◆ **閱讀文本**
☆ ☆ ☆ ☆ ☆ ☆ ☆
現在有一種觀點是古代游牧民族遷徙的大趨勢是從東方到西方,是因為中國的中原王朝實力強大,被打敗的部族只能跑到歐亞大陸中西部去欺負更弱小的印度伊朗和歐洲,這個說法實際上只對了一半。
正確的地方在于東亞地區游牧群體和農耕的定居者之間的沖突比中亞和東歐更激烈。東亞草原一直是大多數頂級游牧帝國的中心,如匈奴帝國、突厥帝國、蒙古帝國。
在過去兩千年當中,游牧民從東向西遷徙,確實是整個歐亞草原的大趨勢。
但這個說法不能以說明游牧民族從東向西遷移,漢滅匈奴、唐滅突厥這幾次大規模戰爭所引起,游牧民族的向西遷移實際上持續了上千年,絕大多數都是在和平年代發生的。
實際上,古代歐亞草原東部的游牧民族一直承受著比西部草原更大的生存壓力。這種壓力一方面來自惡劣的自然環境。另一方面,來自中原地區的資源競爭。
在這種條件下東部的游牧民族有兩個選擇。
一是向環境更寬松的西部歐亞草原遷徙。
二是參與高強度的資源競爭,從中原地區獲取資源。
用今天的話來說,這倆選項一個叫做潤,另一個可以叫卷。東亞的游牧民族或卷或潤,同時造成了東亞地區農耕和游牧沖突加大,以上造成了東亞游牧民族西遷和南下入住中原這兩個結果。
那么東亞游民為什么非要卷或者潤不能選擇躺平呢?歐亞大草原東起呼倫貝爾大草原西至匈牙利大平原大興安嶺和喀爾巴千山脈是他最東端和最西端,這個廣闊的地域布滿草場和沙漠,大草原也和耕地一樣有肥沃的土地和貧瘠的土地,草原也有肥美和貧瘠。
決定農耕的主要因素是土壤,而決定草原肥瘦的則是降水量,草原是干旱和半干旱氣候的產物,氣溫和降水量直接決定草原的質量,有些地方得天獨厚,如蒙古國杭愛山的大草場,由于水草豐美,先后成為匈奴、突厥、蒙古的王庭所在,還有中國河套地區的西套的銀川曾經是西夏的首都興慶府,今天內蒙古的首府呼和浩特位于前套平原曾經是蒙古三大部土默特部的核心地帶,在古代就是定居者和游牧民的反復爭奪之地,而絕大多數草原并沒有這樣優渥的條件,要么降水量少、要么溫度太高,蒙古高原哪怕是今天現代化畜牧業蒙古國人口也不過300多萬,面積和成吉思汗立國時期相當,當時的蒙古人口將將一百萬,隨著工業化的進程人口也只增加了三倍,而在清朝西套平原的寧夏卻有著300萬的人口,面積差了十倍之多,草原的質量決定著畜牧業人口。
☆ ☆ ☆ ☆ ☆ ☆ ☆
把上文談游牧民族西遷的這段文字，從“在過去兩千年當中,游牧民從東向西遷徙,確實是整個歐亞草原的大趨勢。”開始，一直到“遷和南下入住中原這兩個結果。”為止，照原文一字不改地抄錄下來。

◆ **給定材料**
☆ ☆ ☆ ☆ ☆ ☆ ☆
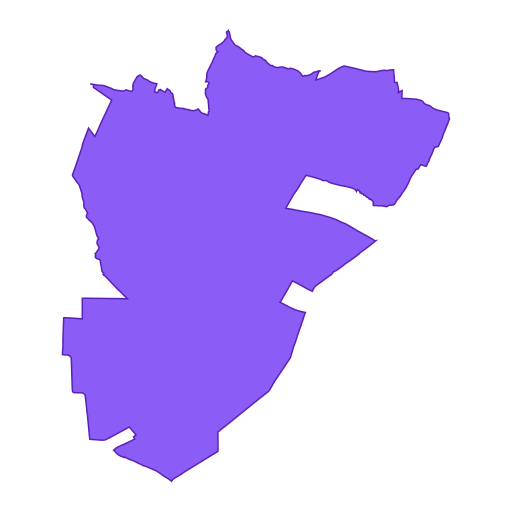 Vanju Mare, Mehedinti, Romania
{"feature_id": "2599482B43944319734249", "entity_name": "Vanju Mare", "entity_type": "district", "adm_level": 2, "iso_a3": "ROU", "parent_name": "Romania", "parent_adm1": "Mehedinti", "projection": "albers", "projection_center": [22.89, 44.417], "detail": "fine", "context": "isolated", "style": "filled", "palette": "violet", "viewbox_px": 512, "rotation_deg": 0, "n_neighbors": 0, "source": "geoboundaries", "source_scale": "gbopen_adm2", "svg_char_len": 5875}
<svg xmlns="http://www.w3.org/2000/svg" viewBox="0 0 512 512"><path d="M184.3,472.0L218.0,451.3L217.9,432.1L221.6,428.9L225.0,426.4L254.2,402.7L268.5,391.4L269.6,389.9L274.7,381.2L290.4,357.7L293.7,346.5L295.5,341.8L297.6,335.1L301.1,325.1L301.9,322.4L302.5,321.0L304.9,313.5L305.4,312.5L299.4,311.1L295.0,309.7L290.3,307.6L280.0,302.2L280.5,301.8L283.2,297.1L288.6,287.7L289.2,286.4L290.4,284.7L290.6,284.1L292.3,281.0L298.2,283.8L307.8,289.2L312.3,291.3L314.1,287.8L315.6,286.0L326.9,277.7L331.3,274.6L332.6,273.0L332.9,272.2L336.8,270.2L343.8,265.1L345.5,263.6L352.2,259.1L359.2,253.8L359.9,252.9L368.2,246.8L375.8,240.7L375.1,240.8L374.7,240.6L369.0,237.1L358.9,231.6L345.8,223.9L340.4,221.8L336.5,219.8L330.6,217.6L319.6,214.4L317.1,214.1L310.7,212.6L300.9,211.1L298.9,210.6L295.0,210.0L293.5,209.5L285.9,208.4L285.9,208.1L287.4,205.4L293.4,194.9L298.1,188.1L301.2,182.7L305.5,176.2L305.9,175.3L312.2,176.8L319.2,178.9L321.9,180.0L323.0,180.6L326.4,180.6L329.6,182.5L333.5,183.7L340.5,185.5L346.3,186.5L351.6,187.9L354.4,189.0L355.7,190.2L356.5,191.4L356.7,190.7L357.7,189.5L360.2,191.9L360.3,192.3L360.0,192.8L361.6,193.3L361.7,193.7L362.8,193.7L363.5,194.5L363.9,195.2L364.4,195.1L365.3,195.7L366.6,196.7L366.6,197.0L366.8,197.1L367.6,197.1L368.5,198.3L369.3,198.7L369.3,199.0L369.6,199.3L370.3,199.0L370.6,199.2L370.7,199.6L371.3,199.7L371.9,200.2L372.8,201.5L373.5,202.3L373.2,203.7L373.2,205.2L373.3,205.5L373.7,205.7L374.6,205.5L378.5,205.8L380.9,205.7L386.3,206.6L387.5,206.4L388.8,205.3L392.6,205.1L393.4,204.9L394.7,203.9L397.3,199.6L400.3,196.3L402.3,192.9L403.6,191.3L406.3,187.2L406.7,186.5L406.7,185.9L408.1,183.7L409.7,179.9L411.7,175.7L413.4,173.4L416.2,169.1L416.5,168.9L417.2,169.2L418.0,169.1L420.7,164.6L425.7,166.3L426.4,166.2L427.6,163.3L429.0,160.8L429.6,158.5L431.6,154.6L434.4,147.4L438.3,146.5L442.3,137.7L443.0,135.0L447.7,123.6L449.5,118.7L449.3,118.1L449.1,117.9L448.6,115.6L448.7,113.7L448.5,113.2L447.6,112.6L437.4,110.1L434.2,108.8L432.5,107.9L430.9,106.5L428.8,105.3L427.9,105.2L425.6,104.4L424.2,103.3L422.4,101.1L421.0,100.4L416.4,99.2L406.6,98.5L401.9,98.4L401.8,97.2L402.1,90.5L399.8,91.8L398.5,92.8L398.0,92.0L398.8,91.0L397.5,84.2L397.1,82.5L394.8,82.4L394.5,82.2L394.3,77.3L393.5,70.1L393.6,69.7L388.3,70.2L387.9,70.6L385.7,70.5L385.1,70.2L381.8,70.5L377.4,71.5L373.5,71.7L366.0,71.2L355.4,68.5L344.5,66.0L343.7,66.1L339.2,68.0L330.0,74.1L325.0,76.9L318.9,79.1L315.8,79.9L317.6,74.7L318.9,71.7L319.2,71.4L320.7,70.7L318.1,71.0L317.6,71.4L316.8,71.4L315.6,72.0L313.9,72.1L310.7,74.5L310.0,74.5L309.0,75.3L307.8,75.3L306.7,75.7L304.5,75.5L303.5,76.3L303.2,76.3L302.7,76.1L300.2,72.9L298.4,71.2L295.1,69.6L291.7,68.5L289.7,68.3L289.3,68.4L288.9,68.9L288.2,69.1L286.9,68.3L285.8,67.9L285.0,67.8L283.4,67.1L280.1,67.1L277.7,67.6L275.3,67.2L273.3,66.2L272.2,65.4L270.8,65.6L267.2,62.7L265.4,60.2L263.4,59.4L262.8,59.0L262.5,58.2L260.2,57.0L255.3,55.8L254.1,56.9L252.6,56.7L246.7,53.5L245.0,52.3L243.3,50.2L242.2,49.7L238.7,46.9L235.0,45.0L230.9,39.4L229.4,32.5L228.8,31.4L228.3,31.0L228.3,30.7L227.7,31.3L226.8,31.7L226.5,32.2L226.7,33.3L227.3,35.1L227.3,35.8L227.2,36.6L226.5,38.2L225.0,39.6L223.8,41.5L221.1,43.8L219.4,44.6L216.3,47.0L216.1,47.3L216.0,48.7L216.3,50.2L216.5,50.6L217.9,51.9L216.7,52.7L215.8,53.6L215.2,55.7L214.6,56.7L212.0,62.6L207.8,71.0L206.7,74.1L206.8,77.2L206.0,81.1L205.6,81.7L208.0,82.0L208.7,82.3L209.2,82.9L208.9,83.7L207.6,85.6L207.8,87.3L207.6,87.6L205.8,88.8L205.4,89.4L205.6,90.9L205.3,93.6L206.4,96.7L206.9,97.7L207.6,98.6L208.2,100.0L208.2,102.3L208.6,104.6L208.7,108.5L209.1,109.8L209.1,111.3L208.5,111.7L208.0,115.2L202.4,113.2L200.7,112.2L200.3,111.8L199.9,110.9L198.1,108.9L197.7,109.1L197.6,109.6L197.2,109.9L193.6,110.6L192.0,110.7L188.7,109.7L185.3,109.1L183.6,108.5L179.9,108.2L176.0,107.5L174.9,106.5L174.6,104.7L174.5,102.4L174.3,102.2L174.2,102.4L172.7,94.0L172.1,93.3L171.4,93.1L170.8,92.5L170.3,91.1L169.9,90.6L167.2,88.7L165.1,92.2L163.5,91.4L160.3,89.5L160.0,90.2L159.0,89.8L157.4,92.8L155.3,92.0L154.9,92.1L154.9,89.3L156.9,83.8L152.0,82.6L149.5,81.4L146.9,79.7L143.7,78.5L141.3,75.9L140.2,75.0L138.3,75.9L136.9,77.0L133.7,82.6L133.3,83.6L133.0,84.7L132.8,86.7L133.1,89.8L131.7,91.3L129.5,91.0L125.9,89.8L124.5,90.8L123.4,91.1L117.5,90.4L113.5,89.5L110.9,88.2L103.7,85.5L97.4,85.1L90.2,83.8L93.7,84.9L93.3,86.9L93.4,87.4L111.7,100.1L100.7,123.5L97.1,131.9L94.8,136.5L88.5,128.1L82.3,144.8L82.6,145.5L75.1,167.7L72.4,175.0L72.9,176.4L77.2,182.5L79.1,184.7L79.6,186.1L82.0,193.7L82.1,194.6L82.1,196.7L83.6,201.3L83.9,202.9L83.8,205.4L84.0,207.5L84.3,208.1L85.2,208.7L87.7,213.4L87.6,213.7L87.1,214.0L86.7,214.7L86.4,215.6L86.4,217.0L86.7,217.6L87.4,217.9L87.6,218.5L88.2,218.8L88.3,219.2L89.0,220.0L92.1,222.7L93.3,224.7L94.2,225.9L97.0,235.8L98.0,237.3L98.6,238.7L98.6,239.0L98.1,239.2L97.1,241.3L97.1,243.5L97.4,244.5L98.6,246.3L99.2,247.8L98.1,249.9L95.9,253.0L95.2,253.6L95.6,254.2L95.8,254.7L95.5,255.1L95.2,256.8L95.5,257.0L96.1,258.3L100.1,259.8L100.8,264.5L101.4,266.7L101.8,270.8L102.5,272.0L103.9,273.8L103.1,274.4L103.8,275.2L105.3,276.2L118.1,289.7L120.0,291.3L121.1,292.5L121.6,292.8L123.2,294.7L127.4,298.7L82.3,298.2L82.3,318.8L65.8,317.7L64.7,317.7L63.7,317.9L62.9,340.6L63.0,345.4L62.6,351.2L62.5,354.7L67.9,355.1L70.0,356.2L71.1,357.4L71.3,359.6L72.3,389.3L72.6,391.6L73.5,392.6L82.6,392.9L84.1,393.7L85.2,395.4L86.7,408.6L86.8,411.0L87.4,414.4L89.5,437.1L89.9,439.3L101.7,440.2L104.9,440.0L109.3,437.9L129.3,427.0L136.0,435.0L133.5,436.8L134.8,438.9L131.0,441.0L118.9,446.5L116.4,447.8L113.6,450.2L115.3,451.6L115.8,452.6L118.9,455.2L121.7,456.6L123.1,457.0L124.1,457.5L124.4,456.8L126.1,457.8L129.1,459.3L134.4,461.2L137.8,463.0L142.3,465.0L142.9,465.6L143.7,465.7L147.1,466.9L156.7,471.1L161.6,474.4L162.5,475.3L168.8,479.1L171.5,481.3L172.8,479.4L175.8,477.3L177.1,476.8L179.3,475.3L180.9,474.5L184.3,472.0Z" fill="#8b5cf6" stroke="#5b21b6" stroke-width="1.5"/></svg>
☆ ☆ ☆ ☆ ☆ ☆ ☆
◆ **正確答案**
在過去兩千年當中,游牧民從東向西遷徙,確實是整個歐亞草原的大趨勢。
但這個說法不能以說明游牧民族從東向西遷移,漢滅匈奴、唐滅突厥這幾次大規模戰爭所引起,游牧民族的向西遷移實際上持續了上千年,絕大多數都是在和平年代發生的。
實際上,古代歐亞草原東部的游牧民族一直承受著比西部草原更大的生存壓力。這種壓力一方面來自惡劣的自然環境。另一方面,來自中原地區的資源競爭。
在這種條件下東部的游牧民族有兩個選擇。
一是向環境更寬松的西部歐亞草原遷徙。
二是參與高強度的資源競爭,從中原地區獲取資源。
用今天的話來說,這倆選項一個叫做潤,另一個可以叫卷。東亞的游牧民族或卷或潤,同時造成了東亞地區農耕和游牧沖突加大,以上造成了東亞游牧民族西遷和南下入住中原這兩個結果。